#### Study material
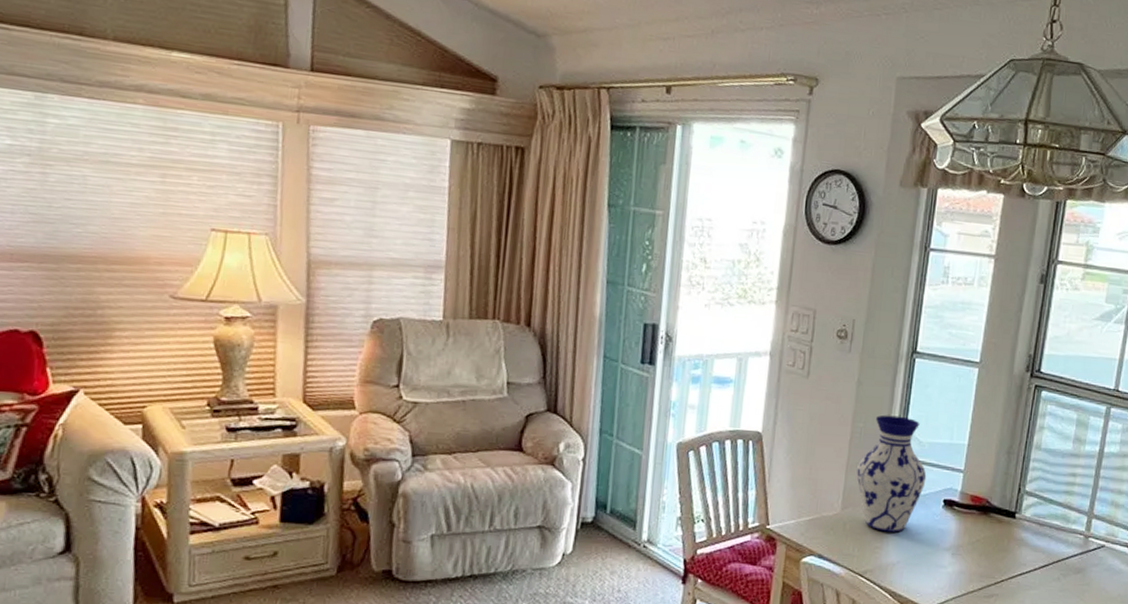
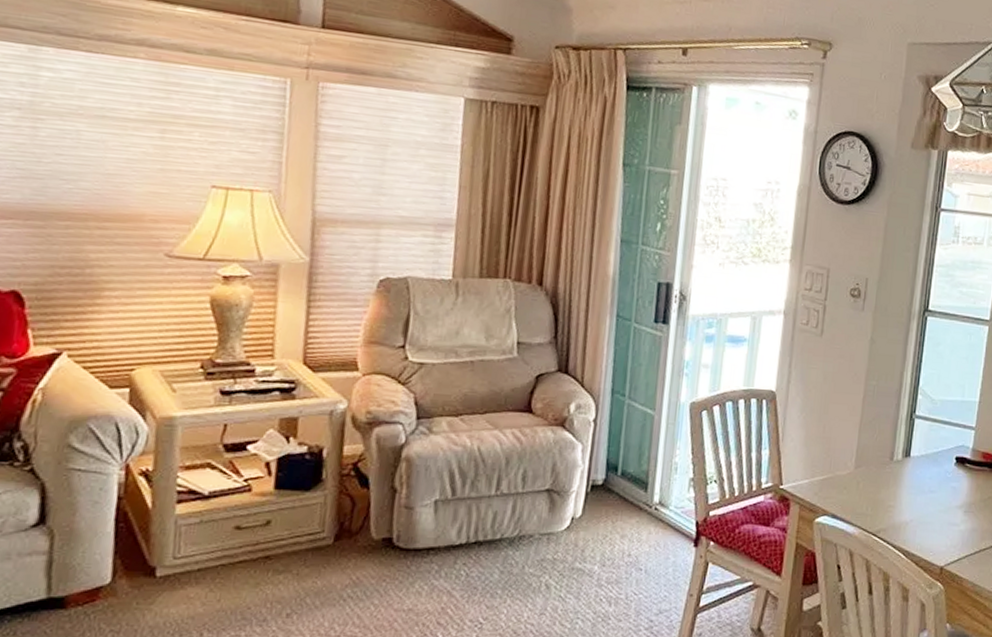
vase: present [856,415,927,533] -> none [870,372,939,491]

...

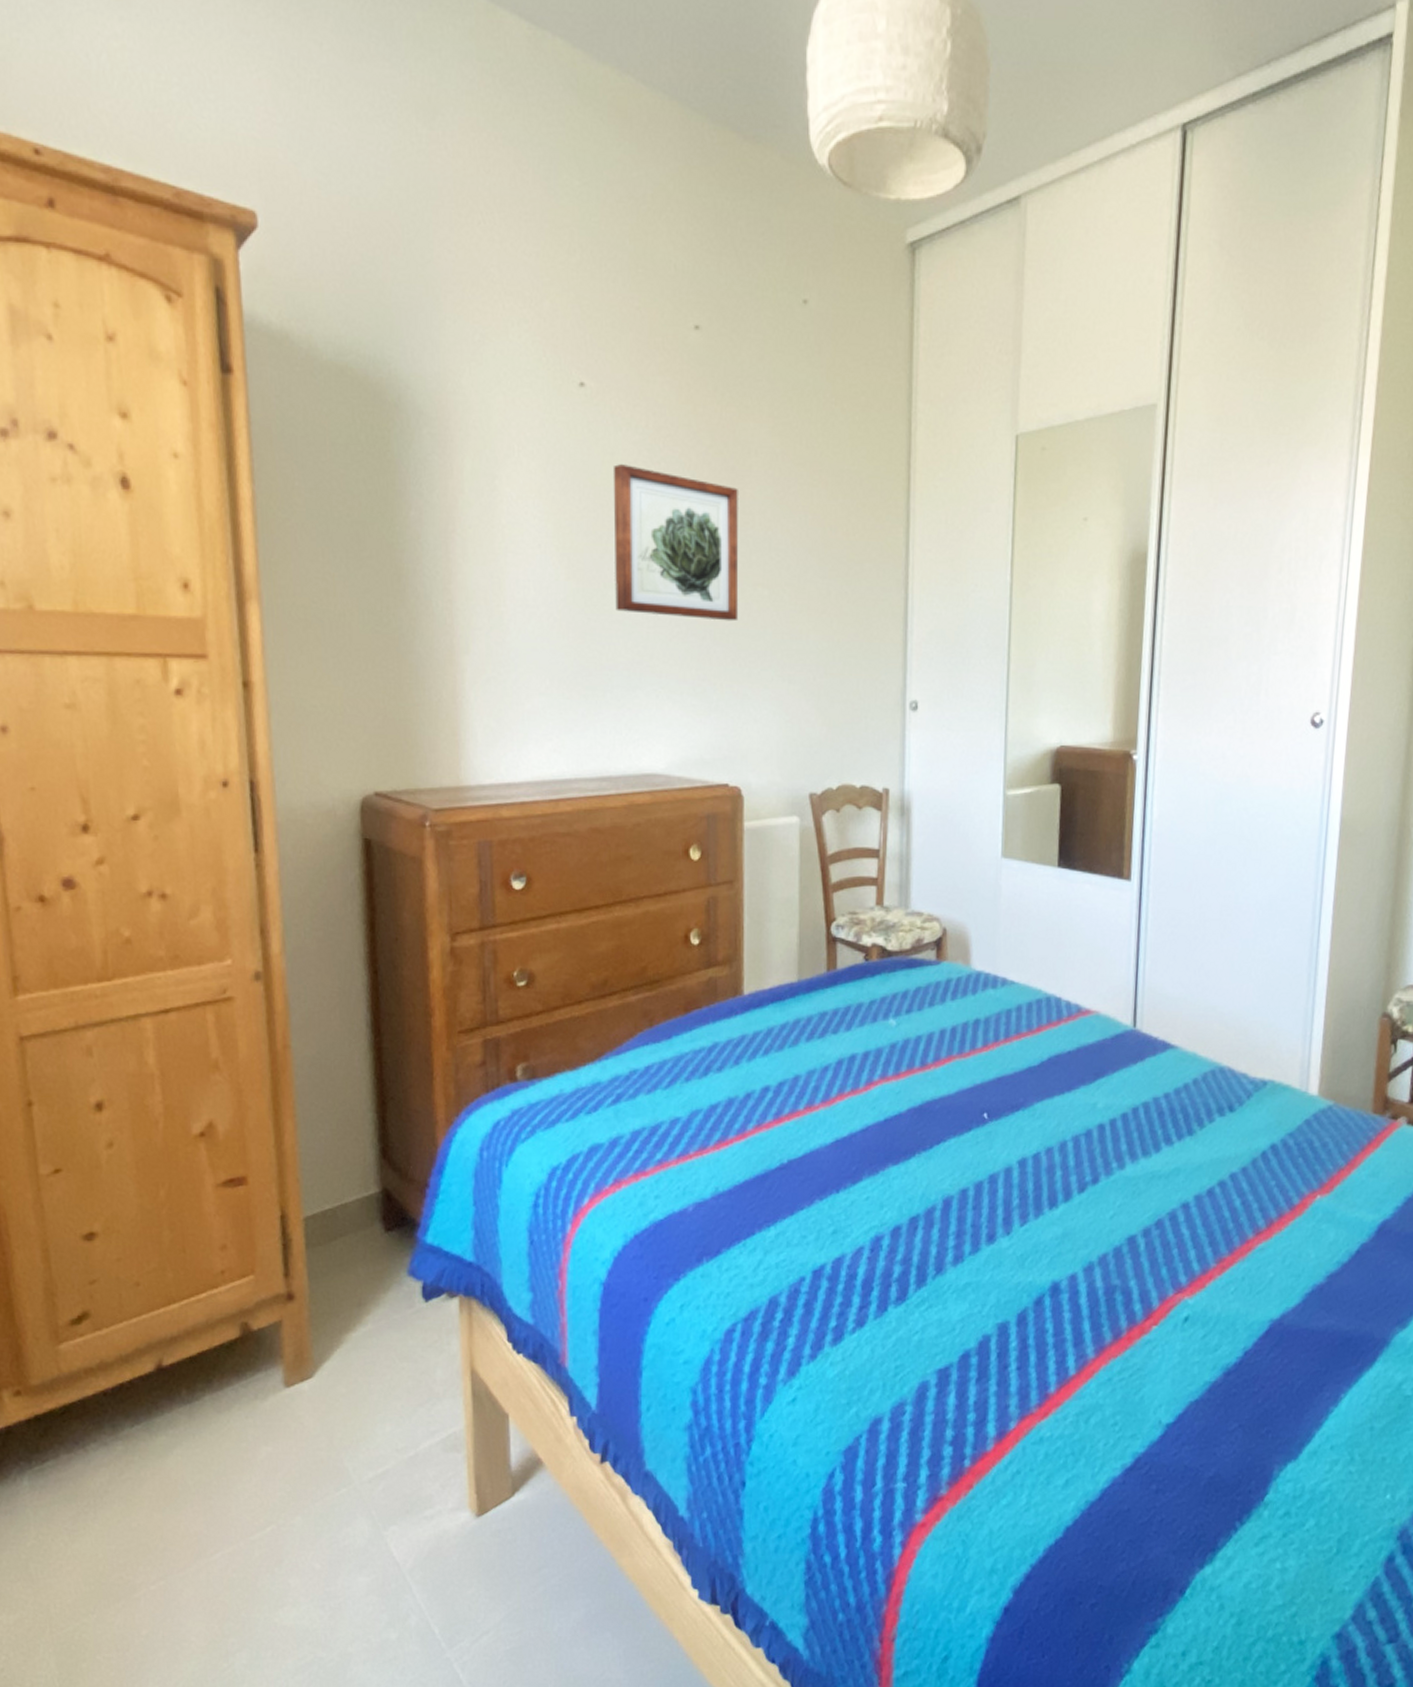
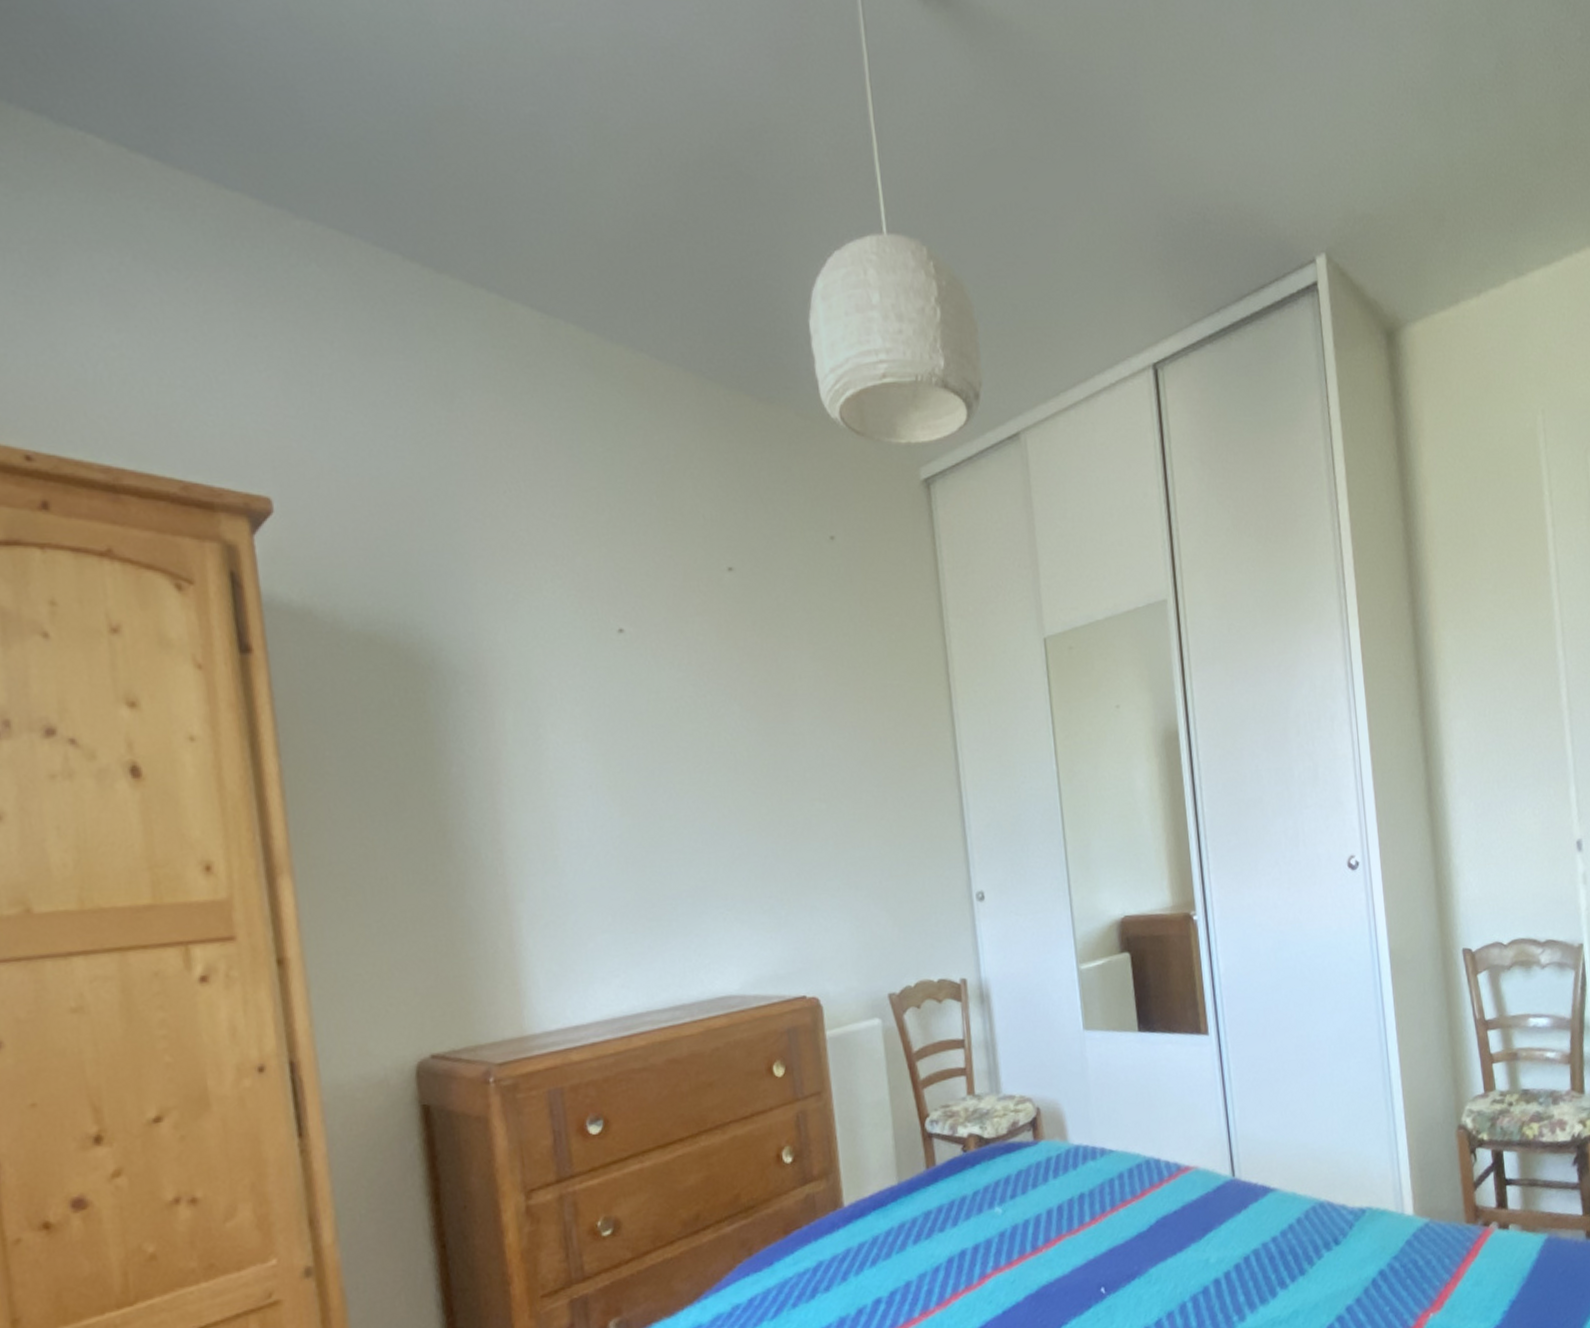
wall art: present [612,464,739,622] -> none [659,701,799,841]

==

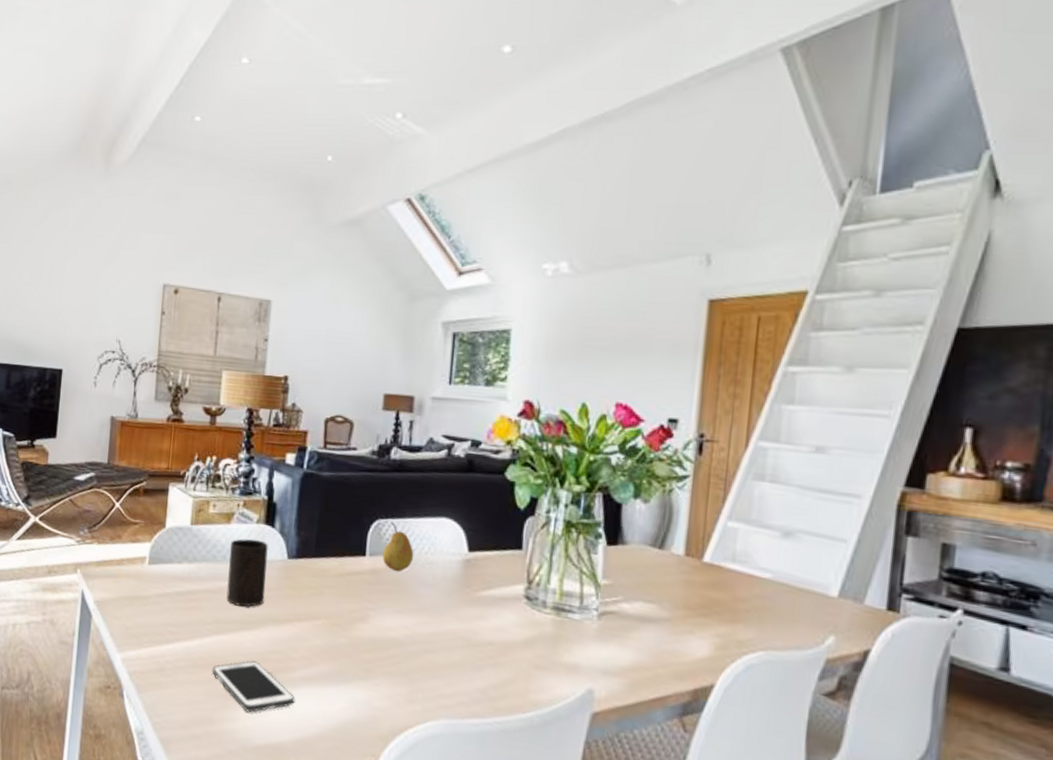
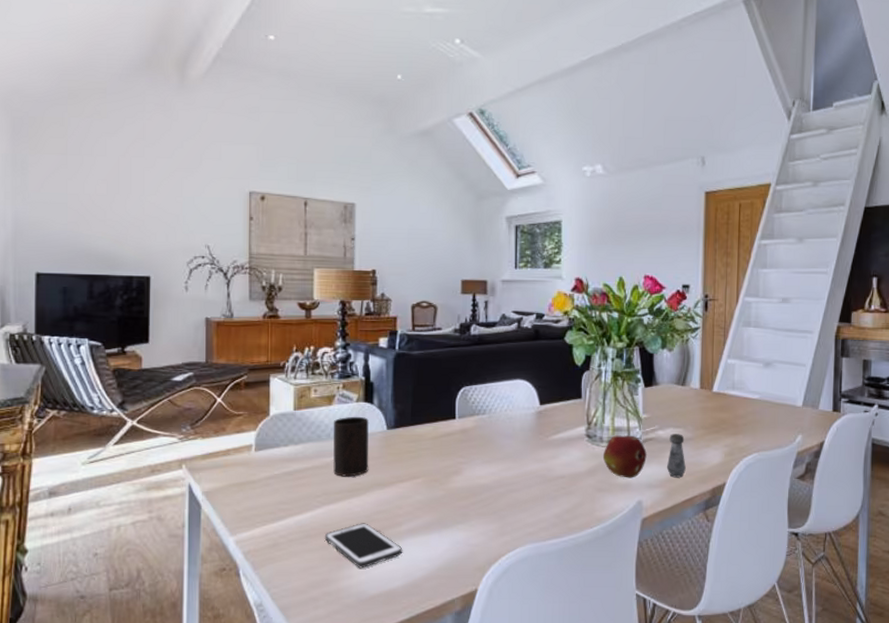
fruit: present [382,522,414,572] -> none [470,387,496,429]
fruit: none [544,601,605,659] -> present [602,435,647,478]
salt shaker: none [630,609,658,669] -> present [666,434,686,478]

#### Task to complete
From the listing above, copy every line that holds the string "fruit".

#### Solution to the exercise
fruit: present [382,522,414,572] -> none [470,387,496,429]
fruit: none [544,601,605,659] -> present [602,435,647,478]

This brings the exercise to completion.